[DATA Boundary: Start]

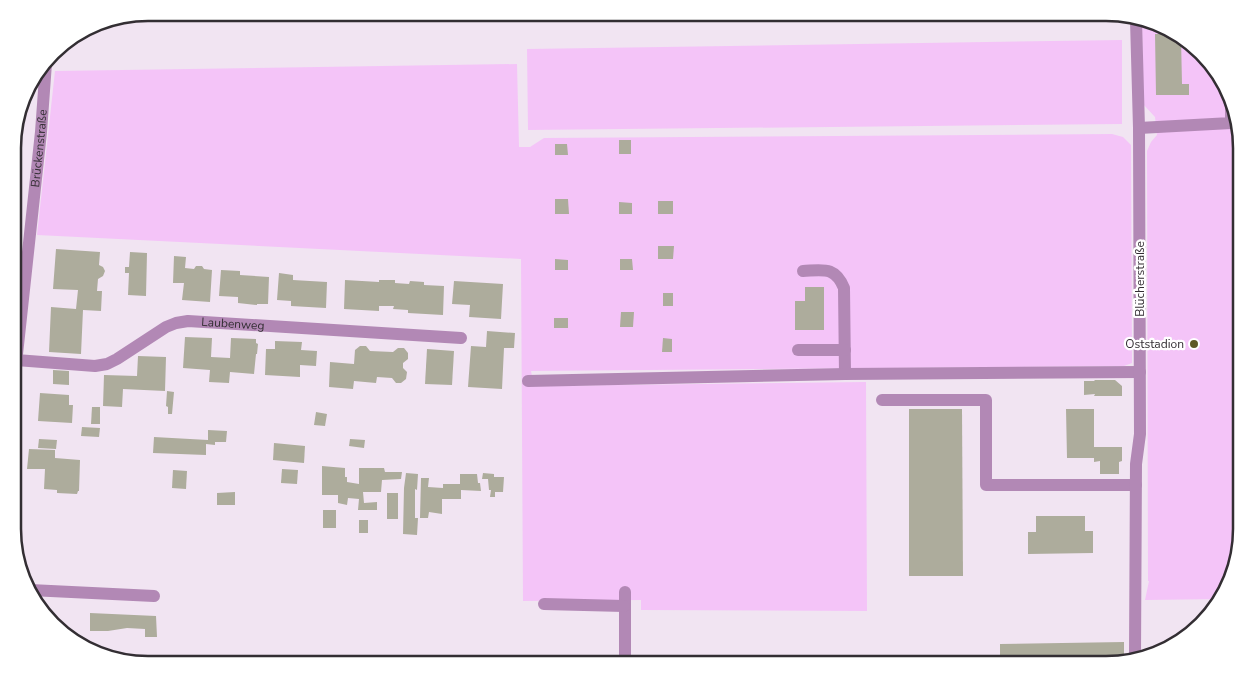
<svg xmlns="http://www.w3.org/2000/svg" width="1254" height="677" font-family="'Nunito Sans',sans-serif">
<style>
.green{fill:#f4c4f8}
.building{fill:#adac9c}
.lines{fill:none;stroke-linecap:round;stroke-linejoin:round}
.minor{stroke:#b288b5;stroke-width:12}
.poi-dot{fill:#5e5925;stroke:#fff;stroke-width:2}
.labels{text-anchor:middle;dominant-baseline:central;stroke-width:4.5;stroke-linejoin:round;paint-order:stroke}
.street-label{font-size:12px;fill:#332e33;stroke:#fff}
.poi-label{font-size:12px;fill:#332e33;stroke:#fff;text-anchor:end}
.rim{fill:none;stroke:#332e33;stroke-width:2.5}
</style>
<rect width="100%" height="100%" fill="#f1e4f2"/>
<g class="green">
<polygon points="1142,22 1173,31 1219,73 1241,139 1241,537 1223,596 1222,599 1145,600 1149,581 1148,581 1147,151 1151,142 1157,135 1155,117 1143,104"/>
<polygon points="1122,40 1122,124 528,130 527,49"/>
<polygon points="517,64 519,147 530,147 544,138 1112,134 1123,137 1131,145 1132,363 1124,366 531,371 534,386 866,382 867,611 641,610 641,600 523,601 521,259 37,235 55,71"/>
</g>
<g class="building">
<polygon points="1161,27 1169,29 1169,34 1177,34 1181,38 1182,84 1189,84 1189,95 1156,95 1155,34 1161,34"/>
<rect x="619" y="140" width="12" height="14"/>
<polygon points="555,144 567,144 568,155 555,155"/>
<polygon points="555,199 568,199 569,214 555,214"/>
<rect x="658" y="201" width="15" height="13"/>
<polygon points="619,202 632,203 632,214 619,214"/>
<polygon points="658,246 674,246 673,259 658,259"/>
<polygon points="56,249 100,252 99,265 103,267 105,271 103,276 98,279 97,291 102,291 101,311 83,310 81,354 49,352 51,307 76,309 78,290 53,289"/>
<polygon points="130,252 147,253 146,296 128,295 129,273 125,273 125,267 129,267"/>
<polygon points="174,256 186,257 185,268 194,269 196,266 202,266 204,269 212,270 210,302 182,300 184,283 173,283"/>
<polygon points="555,259 568,260 568,270 555,270"/>
<polygon points="620,259 632,259 633,270 620,270"/>
<polygon points="221,270 240,271 240,275 269,277 268,304 257,304 257,305 238,303 238,297 219,296"/>
<polygon points="279,273 293,275 293,280 327,282 326,308 291,306 291,301 277,300"/>
<polygon points="345,280 379,282 379,280 395,280 395,283 409,284 410,281 424,282 424,285 444,286 443,315 408,313 408,310 393,309 394,306 379,306 379,311 344,309"/>
<polygon points="454,281 503,284 501,319 469,317 470,305 452,304"/>
<polygon points="805,287 824,287 824,330 795,330 795,301 805,301"/>
<rect x="663" y="293" width="10" height="13"/>
<polygon points="621,312 634,312 633,327 620,327"/>
<rect x="554" y="318" width="14" height="10"/>
<polygon points="487,331 515,333 514,348 504,348 502,389 468,387 471,346 486,347"/>
<polygon points="185,337 212,338 211,357 230,358 231,338 256,339 256,343 258,344 257,354 256,354 254,374 230,372 229,383 209,382 210,370 183,368"/>
<polygon points="663,338 672,339 672,352 662,352"/>
<polygon points="275,341 302,342 301,350 317,351 316,366 300,365 300,377 265,375 266,349 275,349"/>
<polygon points="360,346 366,346 370,351 393,352 398,348 404,348 408,353 408,359 403,363 403,368 407,372 406,379 401,383 396,383 392,378 377,377 376,383 354,381 353,389 329,387 330,362 354,364 355,350"/>
<polygon points="427,349 454,351 452,385 425,384"/>
<polygon points="138,356 166,357 165,391 123,389 122,407 103,406 104,375 137,376"/>
<polygon points="53,370 69,371 69,385 53,384"/>
<polygon points="1095,380 1115,380 1122,386 1122,396 1094,396 1095,394 1084,395 1084,381 1094,381"/>
<polygon points="167,391 174,392 172,414 168,414 168,407 166,406"/>
<polygon points="40,393 69,395 69,405 73,405 72,423 38,421"/>
<polygon points="92,407 100,407 100,424 91,424"/>
<polygon points="909,409 962,409 963,576 909,576"/>
<polygon points="1066,409 1094,409 1094,447 1122,447 1122,461 1119,462 1119,474 1100,474 1100,461 1094,462 1094,458 1067,458"/>
<polygon points="316,412 327,414 325,426 314,425"/>
<polygon points="82,427 100,428 99,437 81,436"/>
<polygon points="208,430 227,431 226,442 215,442 215,445 206,444 206,455 153,453 154,437 208,440"/>
<polygon points="39,439 57,440 56,449 38,448"/>
<polygon points="350,439 365,440 364,448 349,446"/>
<polygon points="274,443 305,446 304,463 273,460"/>
<polygon points="29,449 55,450 55,458 80,460 79,491 78,491 77,494 57,493 57,490 44,489 45,469 27,469"/>
<polygon points="322,466 345,468 345,477 347,477 347,482 359,484 359,468 384,468 385,472 402,472 401,479 382,480 381,492 363,492 364,503 377,502 377,510 358,510 359,499 348,498 347,505 338,503 338,495 322,495"/>
<polygon points="282,469 298,470 297,484 281,483"/>
<polygon points="173,470 187,471 186,489 172,488"/>
<polygon points="406,473 418,474 417,490 415,489 415,518 418,518 417,535 403,534 404,488"/>
<polygon points="483,473 494,474 494,477 504,477 503,492 495,492 495,497 490,497 491,490 489,490 488,479 482,479"/>
<polygon points="460,474 477,474 478,483 480,483 481,491 461,490 461,499 442,499 442,514 429,512 428,518 420,518 421,478 429,478 428,487 443,488 443,484 460,484"/>
<polygon points="235,492 235,505 217,505 217,493"/>
<rect x="387" y="493" width="11" height="26"/>
<rect x="323" y="510" width="13" height="18"/>
<polygon points="1036,516 1085,516 1085,531 1093,531 1093,553 1028,554 1028,532 1036,532"/>
<rect x="359" y="520" width="9" height="13"/>
<polygon points="90,613 156,616 157,637 145,637 145,629 127,628 108,631 90,631"/>
<polygon points="1124,642 1124,661 1114,664 1000,664 1000,644"/>
</g>
<g class="lines">
<g class="minor">
<polyline points="1139,128 1231,123 1231,109"/>
<path d="M803,271C823,270 835,266 844,288L845,374"/>
<polyline points="798,350 845,350"/>
<path id="s1" d="M16,360L95,366L107,364L117,359L166,327L176,323L188,321L461,338"/>
<polyline points="528,381 845,374 1140,372"/>
<path id="s2" d="M14,382L41,132L46,63"/>
<polyline points="882,400 986,400 986,485 1136,485"/>
<polyline points="30,590 154,596"/>
<polyline points="625,592 625,664"/>
<polyline points="544,604 624,606"/>
<polyline points="1135,657 1136,464 1140,434 1139,128 1136,20"/>
</g>
</g>
<circle class="poi-dot" cx="1194" cy="344" r="5"/>
<g class="labels">
<g class="street-label">
<text stroke="none"><textPath href="#s2" startOffset="235">Brückenstraße</textPath></text>
<text transform="translate(1140 279) rotate(-90)">Blücherstraße</text>
<text stroke="none"><textPath href="#s1" startOffset="229">Laubenweg</textPath></text>
</g>
<g class="poi-label">
<text x="1184" y="344">Oststadion</text>
</g>
</g>
<path d="M0 0H1254V677H0ZM148 21H1106A127 127 0 0 1 1233 148V529A127 127 0 0 1 1106 656H148A127 127 0 0 1 21 529V148A127 127 0 0 1 148 21Z" fill="#fff" fill-rule="evenodd"/>
<path class="rim" d="M148 21H1106A127 127 0 0 1 1233 148V529A127 127 0 0 1 1106 656H148A127 127 0 0 1 21 529V148A127 127 0 0 1 148 21Z"/>
</svg>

[DATA Boundary: End]

=== THE TASK ===
What the reply must contain is an exact transcription of the data above and none of its pictures.

=== ANSWER TO THIS EXERCISE ===
<svg xmlns="http://www.w3.org/2000/svg" width="1254" height="677" font-family="'Nunito Sans',sans-serif">
<style>
.green{fill:#f4c4f8}
.building{fill:#adac9c}
.lines{fill:none;stroke-linecap:round;stroke-linejoin:round}
.minor{stroke:#b288b5;stroke-width:12}
.poi-dot{fill:#5e5925;stroke:#fff;stroke-width:2}
.labels{text-anchor:middle;dominant-baseline:central;stroke-width:4.5;stroke-linejoin:round;paint-order:stroke}
.street-label{font-size:12px;fill:#332e33;stroke:#fff}
.poi-label{font-size:12px;fill:#332e33;stroke:#fff;text-anchor:end}
.rim{fill:none;stroke:#332e33;stroke-width:2.5}
</style>
<rect width="100%" height="100%" fill="#f1e4f2"/>
<g class="green">
<polygon points="1142,22 1173,31 1219,73 1241,139 1241,537 1223,596 1222,599 1145,600 1149,581 1148,581 1147,151 1151,142 1157,135 1155,117 1143,104"/>
<polygon points="1122,40 1122,124 528,130 527,49"/>
<polygon points="517,64 519,147 530,147 544,138 1112,134 1123,137 1131,145 1132,363 1124,366 531,371 534,386 866,382 867,611 641,610 641,600 523,601 521,259 37,235 55,71"/>
</g>
<g class="building">
<polygon points="1161,27 1169,29 1169,34 1177,34 1181,38 1182,84 1189,84 1189,95 1156,95 1155,34 1161,34"/>
<rect x="619" y="140" width="12" height="14"/>
<polygon points="555,144 567,144 568,155 555,155"/>
<polygon points="555,199 568,199 569,214 555,214"/>
<rect x="658" y="201" width="15" height="13"/>
<polygon points="619,202 632,203 632,214 619,214"/>
<polygon points="658,246 674,246 673,259 658,259"/>
<polygon points="56,249 100,252 99,265 103,267 105,271 103,276 98,279 97,291 102,291 101,311 83,310 81,354 49,352 51,307 76,309 78,290 53,289"/>
<polygon points="130,252 147,253 146,296 128,295 129,273 125,273 125,267 129,267"/>
<polygon points="174,256 186,257 185,268 194,269 196,266 202,266 204,269 212,270 210,302 182,300 184,283 173,283"/>
<polygon points="555,259 568,260 568,270 555,270"/>
<polygon points="620,259 632,259 633,270 620,270"/>
<polygon points="221,270 240,271 240,275 269,277 268,304 257,304 257,305 238,303 238,297 219,296"/>
<polygon points="279,273 293,275 293,280 327,282 326,308 291,306 291,301 277,300"/>
<polygon points="345,280 379,282 379,280 395,280 395,283 409,284 410,281 424,282 424,285 444,286 443,315 408,313 408,310 393,309 394,306 379,306 379,311 344,309"/>
<polygon points="454,281 503,284 501,319 469,317 470,305 452,304"/>
<polygon points="805,287 824,287 824,330 795,330 795,301 805,301"/>
<rect x="663" y="293" width="10" height="13"/>
<polygon points="621,312 634,312 633,327 620,327"/>
<rect x="554" y="318" width="14" height="10"/>
<polygon points="487,331 515,333 514,348 504,348 502,389 468,387 471,346 486,347"/>
<polygon points="185,337 212,338 211,357 230,358 231,338 256,339 256,343 258,344 257,354 256,354 254,374 230,372 229,383 209,382 210,370 183,368"/>
<polygon points="663,338 672,339 672,352 662,352"/>
<polygon points="275,341 302,342 301,350 317,351 316,366 300,365 300,377 265,375 266,349 275,349"/>
<polygon points="360,346 366,346 370,351 393,352 398,348 404,348 408,353 408,359 403,363 403,368 407,372 406,379 401,383 396,383 392,378 377,377 376,383 354,381 353,389 329,387 330,362 354,364 355,350"/>
<polygon points="427,349 454,351 452,385 425,384"/>
<polygon points="138,356 166,357 165,391 123,389 122,407 103,406 104,375 137,376"/>
<polygon points="53,370 69,371 69,385 53,384"/>
<polygon points="1095,380 1115,380 1122,386 1122,396 1094,396 1095,394 1084,395 1084,381 1094,381"/>
<polygon points="167,391 174,392 172,414 168,414 168,407 166,406"/>
<polygon points="40,393 69,395 69,405 73,405 72,423 38,421"/>
<polygon points="92,407 100,407 100,424 91,424"/>
<polygon points="909,409 962,409 963,576 909,576"/>
<polygon points="1066,409 1094,409 1094,447 1122,447 1122,461 1119,462 1119,474 1100,474 1100,461 1094,462 1094,458 1067,458"/>
<polygon points="316,412 327,414 325,426 314,425"/>
<polygon points="82,427 100,428 99,437 81,436"/>
<polygon points="208,430 227,431 226,442 215,442 215,445 206,444 206,455 153,453 154,437 208,440"/>
<polygon points="39,439 57,440 56,449 38,448"/>
<polygon points="350,439 365,440 364,448 349,446"/>
<polygon points="274,443 305,446 304,463 273,460"/>
<polygon points="29,449 55,450 55,458 80,460 79,491 78,491 77,494 57,493 57,490 44,489 45,469 27,469"/>
<polygon points="322,466 345,468 345,477 347,477 347,482 359,484 359,468 384,468 385,472 402,472 401,479 382,480 381,492 363,492 364,503 377,502 377,510 358,510 359,499 348,498 347,505 338,503 338,495 322,495"/>
<polygon points="282,469 298,470 297,484 281,483"/>
<polygon points="173,470 187,471 186,489 172,488"/>
<polygon points="406,473 418,474 417,490 415,489 415,518 418,518 417,535 403,534 404,488"/>
<polygon points="483,473 494,474 494,477 504,477 503,492 495,492 495,497 490,497 491,490 489,490 488,479 482,479"/>
<polygon points="460,474 477,474 478,483 480,483 481,491 461,490 461,499 442,499 442,514 429,512 428,518 420,518 421,478 429,478 428,487 443,488 443,484 460,484"/>
<polygon points="235,492 235,505 217,505 217,493"/>
<rect x="387" y="493" width="11" height="26"/>
<rect x="323" y="510" width="13" height="18"/>
<polygon points="1036,516 1085,516 1085,531 1093,531 1093,553 1028,554 1028,532 1036,532"/>
<rect x="359" y="520" width="9" height="13"/>
<polygon points="90,613 156,616 157,637 145,637 145,629 127,628 108,631 90,631"/>
<polygon points="1124,642 1124,661 1114,664 1000,664 1000,644"/>
</g>
<g class="lines">
<g class="minor">
<polyline points="1139,128 1231,123 1231,109"/>
<path d="M803,271C823,270 835,266 844,288L845,374"/>
<polyline points="798,350 845,350"/>
<path id="s1" d="M16,360L95,366L107,364L117,359L166,327L176,323L188,321L461,338"/>
<polyline points="528,381 845,374 1140,372"/>
<path id="s2" d="M14,382L41,132L46,63"/>
<polyline points="882,400 986,400 986,485 1136,485"/>
<polyline points="30,590 154,596"/>
<polyline points="625,592 625,664"/>
<polyline points="544,604 624,606"/>
<polyline points="1135,657 1136,464 1140,434 1139,128 1136,20"/>
</g>
</g>
<circle class="poi-dot" cx="1194" cy="344" r="5"/>
<g class="labels">
<g class="street-label">
<text stroke="none"><textPath href="#s2" startOffset="235">Brückenstraße</textPath></text>
<text transform="translate(1140 279) rotate(-90)">Blücherstraße</text>
<text stroke="none"><textPath href="#s1" startOffset="229">Laubenweg</textPath></text>
</g>
<g class="poi-label">
<text x="1184" y="344">Oststadion</text>
</g>
</g>
<path d="M0 0H1254V677H0ZM148 21H1106A127 127 0 0 1 1233 148V529A127 127 0 0 1 1106 656H148A127 127 0 0 1 21 529V148A127 127 0 0 1 148 21Z" fill="#fff" fill-rule="evenodd"/>
<path class="rim" d="M148 21H1106A127 127 0 0 1 1233 148V529A127 127 0 0 1 1106 656H148A127 127 0 0 1 21 529V148A127 127 0 0 1 148 21Z"/>
</svg>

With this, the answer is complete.